Panfilo  57, is  a carpenter, vegetable and mango farmer from  Moriki, Kapalong, Davao Del Norte. In1986 he planted fifty one   mango trees and now they are giving mangos fruit and while not all bear fruit every year he can earn 20,000 Pesos ($486)  each  annual harvest selling to a fair Trade buyer.

This he says is almost double what he would earn from the commercial buyers who reject half of his fruit.The Preda Fair Trader buys  all the fruit ,big and  small  scratched  or  bruised because they slice and dry them.

He earns more besides because he gets a premium payment for every kilo a profit share  from Preda. This kind of fair trading that encourages small farmers to plant mangos and other  fruit bearing trees and  fight climate change.Above all it keeps his family together and sends his kids to school.

Doing justice for those farmers who have been exploited and impoverished for generations is what Fairtrade is all about. It is a combination of trade and social justice. It helps people to help themselves and become self-reliant and feed themselves and their children. It brings justice into the market place and it is what we need in the  developing world to end poverty and misery and disease.

 Its it just being a decent business person or a fair minded consumer willing to pay a fair price and treat the producers with respect and give them the dignity they deserve. By paying a fair  price and not trying to  exploit them  by giving low prices  is  what is just and right.

 It is immoral  to be  taking advantage of them because they are hungry and need to sell there produce and desperate to get some money however small. Exploitation robs the people of their energy,and initiative to  plant and grow and toil . The rich  blames them for their poverty  and being lazy  when in fact the are malnourished because of  being exploited and cheated.Not only are they sick and tired  but when in the end of all the hard work their produce is worth so little. That’s the cause of dire poverty and there is much of it in the Philippines.

▶ DATA FOR ANALYSIS:
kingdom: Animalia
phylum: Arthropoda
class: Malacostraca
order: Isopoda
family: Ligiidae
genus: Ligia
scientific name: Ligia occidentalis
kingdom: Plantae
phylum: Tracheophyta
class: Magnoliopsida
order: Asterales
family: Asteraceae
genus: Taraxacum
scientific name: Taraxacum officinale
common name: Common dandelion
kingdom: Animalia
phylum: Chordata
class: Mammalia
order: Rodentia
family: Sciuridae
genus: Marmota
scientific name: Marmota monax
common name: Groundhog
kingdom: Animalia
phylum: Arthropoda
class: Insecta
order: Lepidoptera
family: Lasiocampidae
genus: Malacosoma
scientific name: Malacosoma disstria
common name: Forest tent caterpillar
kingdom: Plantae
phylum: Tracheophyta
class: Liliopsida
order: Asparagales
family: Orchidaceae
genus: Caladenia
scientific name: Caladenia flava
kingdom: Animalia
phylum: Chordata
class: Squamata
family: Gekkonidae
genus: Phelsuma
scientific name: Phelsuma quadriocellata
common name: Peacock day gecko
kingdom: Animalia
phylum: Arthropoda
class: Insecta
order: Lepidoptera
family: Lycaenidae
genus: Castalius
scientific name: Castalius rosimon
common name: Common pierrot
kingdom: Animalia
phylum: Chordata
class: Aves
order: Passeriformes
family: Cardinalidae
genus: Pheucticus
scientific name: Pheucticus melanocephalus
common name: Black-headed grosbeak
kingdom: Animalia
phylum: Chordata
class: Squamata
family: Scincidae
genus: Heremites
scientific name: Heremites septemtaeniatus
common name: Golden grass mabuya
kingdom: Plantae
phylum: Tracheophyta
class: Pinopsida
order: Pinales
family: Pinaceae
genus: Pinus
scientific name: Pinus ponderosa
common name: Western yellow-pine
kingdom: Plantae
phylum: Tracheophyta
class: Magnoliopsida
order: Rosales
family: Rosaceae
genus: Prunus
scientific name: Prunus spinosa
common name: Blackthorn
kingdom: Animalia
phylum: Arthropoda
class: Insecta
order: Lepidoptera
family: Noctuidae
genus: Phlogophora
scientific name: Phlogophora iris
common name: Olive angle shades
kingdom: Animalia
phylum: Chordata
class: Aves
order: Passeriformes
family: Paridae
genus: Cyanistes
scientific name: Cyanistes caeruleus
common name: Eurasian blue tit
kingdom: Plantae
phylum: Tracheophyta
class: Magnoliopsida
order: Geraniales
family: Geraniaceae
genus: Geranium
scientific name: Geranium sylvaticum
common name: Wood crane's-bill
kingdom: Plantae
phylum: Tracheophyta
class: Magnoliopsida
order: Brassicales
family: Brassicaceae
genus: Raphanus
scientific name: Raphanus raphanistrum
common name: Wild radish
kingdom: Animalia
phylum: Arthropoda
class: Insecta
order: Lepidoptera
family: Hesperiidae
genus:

▶ EXERCISES:
A - Change the passage of the fair-trade mango text from "Panfilo  57, is  a" to "and dry them.", with "commercial buyers" replaced by "local traders".
B - According to the fair-trade mango text, why does the Preda Fair Trader accept all of Panfilo's fruit, including the scratched or bruised mangos? Answer in one to three sentences.

▶ TASK RESPONSES:
A -
Panfilo  57, is  a carpenter, vegetable and mango farmer from  Moriki, Kapalong, Davao Del Norte. In1986 he planted fifty one   mango trees and now they are giving mangos fruit and while not all bear fruit every year he can earn 20,000 Pesos ($486)  each  annual harvest selling to a fair Trade buyer.

This he says is almost double what he would earn from the local traders who reject half of his fruit.The Preda Fair Trader buys  all the fruit ,big and  small  scratched  or  bruised because they slice and dry them.

B - The Preda Fair Trader buys all the fruit, big and small, scratched or bruised, because it slices and dries the mangos. The commercial buyers, by contrast, reject half of his fruit.